╭─ EXTRACTED DATA

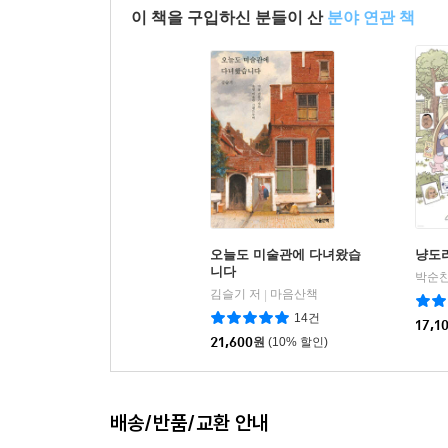
이 책을 구입하신 분들이 산
분야 연관 책
오늘도 미술관에 다녀왔습
냥도
니다
박순찬
김슬기 저
마음산책
|
14건
17,1
21,600
원
(10% 할인)
배송/반품/교환 안내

╰─

Print the line with "오늘도 미술관에 다녀왔습" and every line after it in the entries above, exactly as written. Leave out all other lines.

## THE ANSWER
오늘도 미술관에 다녀왔습
냥도
니다
박순찬
김슬기 저
마음산책
|
14건
17,1
21,600
원
(10% 할인)
배송/반품/교환 안내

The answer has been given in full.